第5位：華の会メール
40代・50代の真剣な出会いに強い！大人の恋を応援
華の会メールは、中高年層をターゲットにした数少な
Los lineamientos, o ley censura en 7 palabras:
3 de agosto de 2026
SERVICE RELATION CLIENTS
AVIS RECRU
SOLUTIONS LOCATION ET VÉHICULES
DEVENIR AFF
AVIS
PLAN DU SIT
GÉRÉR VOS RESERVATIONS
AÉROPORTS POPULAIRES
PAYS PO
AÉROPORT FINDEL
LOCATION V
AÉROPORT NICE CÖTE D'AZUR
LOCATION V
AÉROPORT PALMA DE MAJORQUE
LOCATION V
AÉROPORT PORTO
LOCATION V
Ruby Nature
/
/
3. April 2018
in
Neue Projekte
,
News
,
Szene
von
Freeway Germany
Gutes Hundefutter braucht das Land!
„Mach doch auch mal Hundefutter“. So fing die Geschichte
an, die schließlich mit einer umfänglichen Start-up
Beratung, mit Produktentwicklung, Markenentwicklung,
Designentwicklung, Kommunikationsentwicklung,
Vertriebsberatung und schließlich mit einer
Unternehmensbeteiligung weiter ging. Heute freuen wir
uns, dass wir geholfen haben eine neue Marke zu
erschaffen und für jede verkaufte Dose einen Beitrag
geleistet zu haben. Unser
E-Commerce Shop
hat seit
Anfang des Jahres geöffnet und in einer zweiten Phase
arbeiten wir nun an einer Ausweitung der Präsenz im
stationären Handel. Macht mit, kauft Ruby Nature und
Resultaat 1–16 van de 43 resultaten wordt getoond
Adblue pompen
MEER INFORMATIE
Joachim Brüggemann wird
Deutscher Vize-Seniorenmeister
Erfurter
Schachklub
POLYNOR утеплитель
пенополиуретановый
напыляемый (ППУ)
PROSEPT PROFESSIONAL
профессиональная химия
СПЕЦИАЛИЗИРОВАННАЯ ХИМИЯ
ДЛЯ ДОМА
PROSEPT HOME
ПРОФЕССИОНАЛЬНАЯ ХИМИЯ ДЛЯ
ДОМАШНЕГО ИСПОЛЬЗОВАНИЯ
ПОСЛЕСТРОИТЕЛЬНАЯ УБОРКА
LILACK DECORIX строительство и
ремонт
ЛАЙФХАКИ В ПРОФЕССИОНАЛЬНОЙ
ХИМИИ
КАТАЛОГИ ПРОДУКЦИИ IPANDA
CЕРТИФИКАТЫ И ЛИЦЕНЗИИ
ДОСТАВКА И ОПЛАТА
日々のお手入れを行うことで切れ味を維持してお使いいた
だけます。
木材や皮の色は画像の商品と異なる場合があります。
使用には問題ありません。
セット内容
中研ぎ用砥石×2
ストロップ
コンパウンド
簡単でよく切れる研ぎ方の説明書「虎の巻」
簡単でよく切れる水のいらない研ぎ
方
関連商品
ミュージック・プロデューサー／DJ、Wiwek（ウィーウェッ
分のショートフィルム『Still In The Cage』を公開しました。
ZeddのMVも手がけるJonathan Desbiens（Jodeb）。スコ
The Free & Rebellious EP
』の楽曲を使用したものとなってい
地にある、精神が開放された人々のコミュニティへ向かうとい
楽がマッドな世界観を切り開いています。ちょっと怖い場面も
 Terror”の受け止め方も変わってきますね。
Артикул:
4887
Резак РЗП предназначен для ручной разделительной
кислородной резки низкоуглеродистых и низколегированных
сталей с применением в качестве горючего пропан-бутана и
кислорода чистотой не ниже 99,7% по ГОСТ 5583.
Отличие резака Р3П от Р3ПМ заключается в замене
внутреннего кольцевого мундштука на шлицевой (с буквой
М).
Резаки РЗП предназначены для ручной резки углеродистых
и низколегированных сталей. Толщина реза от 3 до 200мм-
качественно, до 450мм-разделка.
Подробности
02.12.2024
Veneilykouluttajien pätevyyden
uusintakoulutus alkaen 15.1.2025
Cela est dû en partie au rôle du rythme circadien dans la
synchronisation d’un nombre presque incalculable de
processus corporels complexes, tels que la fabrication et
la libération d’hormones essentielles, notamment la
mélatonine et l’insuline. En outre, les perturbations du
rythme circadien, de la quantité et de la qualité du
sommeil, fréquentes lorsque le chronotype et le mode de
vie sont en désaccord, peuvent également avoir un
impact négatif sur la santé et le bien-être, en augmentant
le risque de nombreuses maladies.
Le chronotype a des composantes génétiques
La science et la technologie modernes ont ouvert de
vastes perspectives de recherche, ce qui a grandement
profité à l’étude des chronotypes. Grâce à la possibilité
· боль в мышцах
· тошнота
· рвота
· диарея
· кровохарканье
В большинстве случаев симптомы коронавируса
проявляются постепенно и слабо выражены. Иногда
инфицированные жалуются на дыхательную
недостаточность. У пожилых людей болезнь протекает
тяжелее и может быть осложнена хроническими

★ ★ ★ ★ ★

THE PROBLEM.
Please write out the lines from the very first one through the line containing "GÉRÉR VOS RESERVATIONS", both included, reproducing each one character for character.

SOLVED PROBLEM.
第5位：華の会メール
40代・50代の真剣な出会いに強い！大人の恋を応援
華の会メールは、中高年層をターゲットにした数少な
Los lineamientos, o ley censura en 7 palabras:
3 de agosto de 2026
SERVICE RELATION CLIENTS
AVIS RECRU
SOLUTIONS LOCATION ET VÉHICULES
DEVENIR AFF
AVIS
PLAN DU SIT
GÉRÉR VOS RESERVATIONS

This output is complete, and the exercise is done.